▶ [Task to carry out]: Print every record below exactly as it stands, but leave out the pictures.

────────────────────

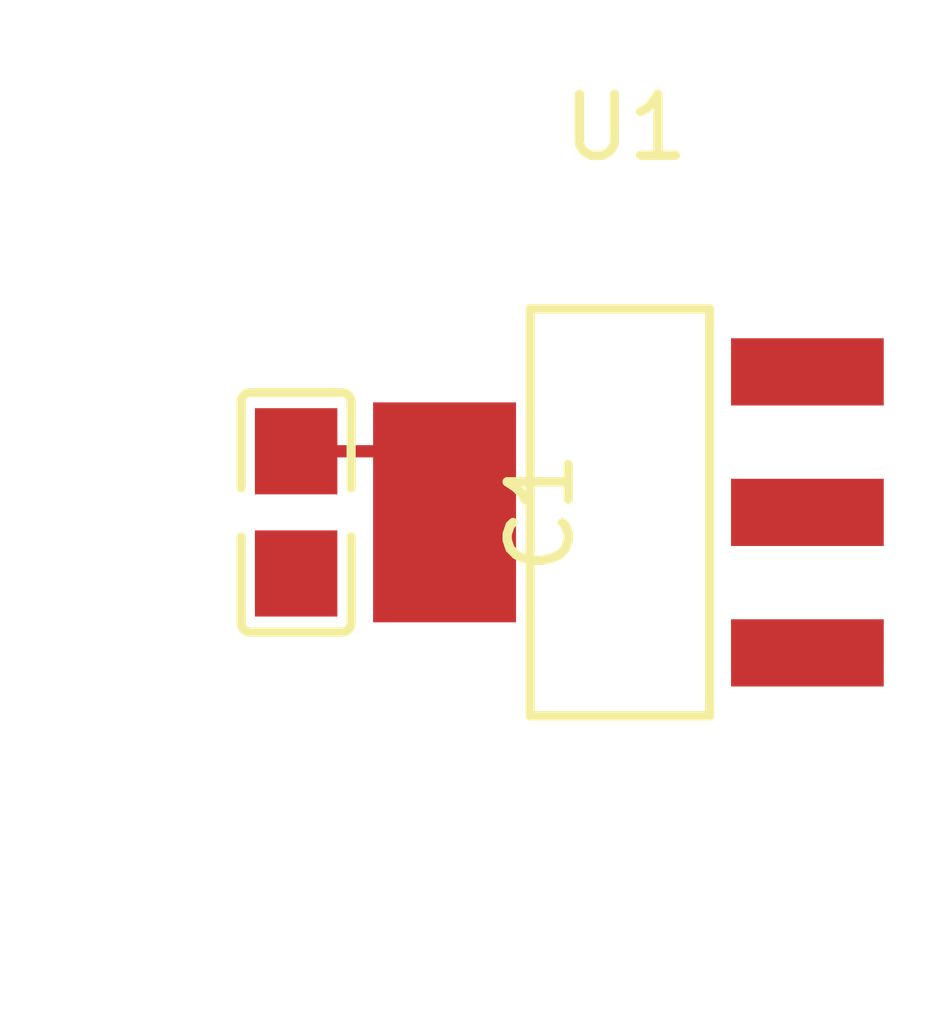
<source format=kicad_pcb>
(kicad_pcb
	(version 20241229)
	(generator "pcbnew")
	(generator_version "9.0")
	(general
		(thickness 1.6)
		(legacy_teardrops no)
	)
	(paper "A4")
	(layers
		(0 "F.Cu" signal)
		(2 "B.Cu" signal)
		(9 "F.Adhes" user "F.Adhesive")
		(11 "B.Adhes" user "B.Adhesive")
		(13 "F.Paste" user)
		(15 "B.Paste" user)
		(5 "F.SilkS" user "F.Silkscreen")
		(7 "B.SilkS" user "B.Silkscreen")
		(1 "F.Mask" user)
		(3 "B.Mask" user)
		(17 "Dwgs.User" user "User.Drawings")
		(19 "Cmts.User" user "User.Comments")
		(21 "Eco1.User" user "User.Eco1")
		(23 "Eco2.User" user "User.Eco2")
		(25 "Edge.Cuts" user)
		(27 "Margin" user)
		(31 "F.CrtYd" user "F.Courtyard")
		(29 "B.CrtYd" user "B.Courtyard")
		(35 "F.Fab" user)
		(33 "B.Fab" user)
		(39 "User.1" user)
		(41 "User.2" user)
		(43 "User.3" user)
		(45 "User.4" user)
		(47 "User.5" user)
		(49 "User.6" user)
		(51 "User.7" user)
		(53 "User.8" user)
		(55 "User.9" user)
	)
	(setup
		(pad_to_mask_clearance 0)
		(allow_soldermask_bridges_in_footprints no)
		(tenting front back)
		(pcbplotparams
			(layerselection 0x00000000_00000000_000010fc_ffffffff)
			(plot_on_all_layers_selection 0x00000000_00000000_00000000_00000000)
			(disableapertmacros no)
			(usegerberextensions no)
			(usegerberattributes yes)
			(usegerberadvancedattributes yes)
			(creategerberjobfile yes)
			(dashed_line_dash_ratio 12.000000)
			(dashed_line_gap_ratio 3.000000)
			(svgprecision 4)
			(plotframeref no)
			(mode 1)
			(useauxorigin no)
			(hpglpennumber 1)
			(hpglpenspeed 20)
			(hpglpendiameter 15.000000)
			(pdf_front_fp_property_popups yes)
			(pdf_back_fp_property_popups yes)
			(pdf_metadata yes)
			(pdf_single_document no)
			(dxfpolygonmode yes)
			(dxfimperialunits yes)
			(dxfusepcbnewfont yes)
			(psnegative no)
			(psa4output no)
			(plot_black_and_white yes)
			(sketchpadsonfab no)
			(plotpadnumbers no)
			(hidednponfab no)
			(sketchdnponfab yes)
			(crossoutdnponfab yes)
			(subtractmaskfromsilk no)
			(outputformat 1)
			(mirror no)
			(drillshape 1)
			(scaleselection 1)
			(outputdirectory "")
		)
	)
	(net 0 "")
	(net 1 "gnd")
	(net 2 "VIN")
	(net 3 "VOUT")
	(footprint "Samsung_Electro_Mechanics_CL21A226MQQNNNE:C0805" (layer "F.Cu") (at 28.8 30.4 -90))
	(footprint "Advanced_Monolithic_Systems_AMS1117_3_3:SOT-223-3_L6.5-W3.4-P2.30-LS7.0-BR" (layer "F.Cu") (at 34.2 30.4))
	(segment
		(start 28.8 29.4)
		(end 30.23 29.4)
		(width 0.2)
		(layer "F.Cu")
		(net 3)
		(uuid "21dea0f8-6a3b-48d4-9a48-8b91e8e5e5da")
	)
	(segment
		(start 30.23 29.4)
		(end 31.23 30.4)
		(width 0.2)
		(layer "F.Cu")
		(net 3)
		(uuid "931e5a60-1290-4ecb-85c5-ed5ba4949c84")
	)
	(embedded_fonts no)
)

</source>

────────────────────

▶ [Answer area]:
<source format=kicad_pcb>
(kicad_pcb
	(version 20241229)
	(generator "pcbnew")
	(generator_version "9.0")
	(general
		(thickness 1.6)
		(legacy_teardrops no)
	)
	(paper "A4")
	(layers
		(0 "F.Cu" signal)
		(2 "B.Cu" signal)
		(9 "F.Adhes" user "F.Adhesive")
		(11 "B.Adhes" user "B.Adhesive")
		(13 "F.Paste" user)
		(15 "B.Paste" user)
		(5 "F.SilkS" user "F.Silkscreen")
		(7 "B.SilkS" user "B.Silkscreen")
		(1 "F.Mask" user)
		(3 "B.Mask" user)
		(17 "Dwgs.User" user "User.Drawings")
		(19 "Cmts.User" user "User.Comments")
		(21 "Eco1.User" user "User.Eco1")
		(23 "Eco2.User" user "User.Eco2")
		(25 "Edge.Cuts" user)
		(27 "Margin" user)
		(31 "F.CrtYd" user "F.Courtyard")
		(29 "B.CrtYd" user "B.Courtyard")
		(35 "F.Fab" user)
		(33 "B.Fab" user)
		(39 "User.1" user)
		(41 "User.2" user)
		(43 "User.3" user)
		(45 "User.4" user)
		(47 "User.5" user)
		(49 "User.6" user)
		(51 "User.7" user)
		(53 "User.8" user)
		(55 "User.9" user)
	)
	(setup
		(pad_to_mask_clearance 0)
		(allow_soldermask_bridges_in_footprints no)
		(tenting front back)
		(pcbplotparams
			(layerselection 0x00000000_00000000_000010fc_ffffffff)
			(plot_on_all_layers_selection 0x00000000_00000000_00000000_00000000)
			(disableapertmacros no)
			(usegerberextensions no)
			(usegerberattributes yes)
			(usegerberadvancedattributes yes)
			(creategerberjobfile yes)
			(dashed_line_dash_ratio 12.000000)
			(dashed_line_gap_ratio 3.000000)
			(svgprecision 4)
			(plotframeref no)
			(mode 1)
			(useauxorigin no)
			(hpglpennumber 1)
			(hpglpenspeed 20)
			(hpglpendiameter 15.000000)
			(pdf_front_fp_property_popups yes)
			(pdf_back_fp_property_popups yes)
			(pdf_metadata yes)
			(pdf_single_document no)
			(dxfpolygonmode yes)
			(dxfimperialunits yes)
			(dxfusepcbnewfont yes)
			(psnegative no)
			(psa4output no)
			(plot_black_and_white yes)
			(sketchpadsonfab no)
			(plotpadnumbers no)
			(hidednponfab no)
			(sketchdnponfab yes)
			(crossoutdnponfab yes)
			(subtractmaskfromsilk no)
			(outputformat 1)
			(mirror no)
			(drillshape 1)
			(scaleselection 1)
			(outputdirectory "")
		)
	)
	(net 0 "")
	(net 1 "gnd")
	(net 2 "VIN")
	(net 3 "VOUT")
	(footprint "Samsung_Electro_Mechanics_CL21A226MQQNNNE:C0805" (layer "F.Cu") (at 28.8 30.4 -90))
	(footprint "Advanced_Monolithic_Systems_AMS1117_3_3:SOT-223-3_L6.5-W3.4-P2.30-LS7.0-BR" (layer "F.Cu") (at 34.2 30.4))
	(segment
		(start 28.8 29.4)
		(end 30.23 29.4)
		(width 0.2)
		(layer "F.Cu")
		(net 3)
		(uuid "21dea0f8-6a3b-48d4-9a48-8b91e8e5e5da")
	)
	(segment
		(start 30.23 29.4)
		(end 31.23 30.4)
		(width 0.2)
		(layer "F.Cu")
		(net 3)
		(uuid "931e5a60-1290-4ecb-85c5-ed5ba4949c84")
	)
	(embedded_fonts no)
)

</source>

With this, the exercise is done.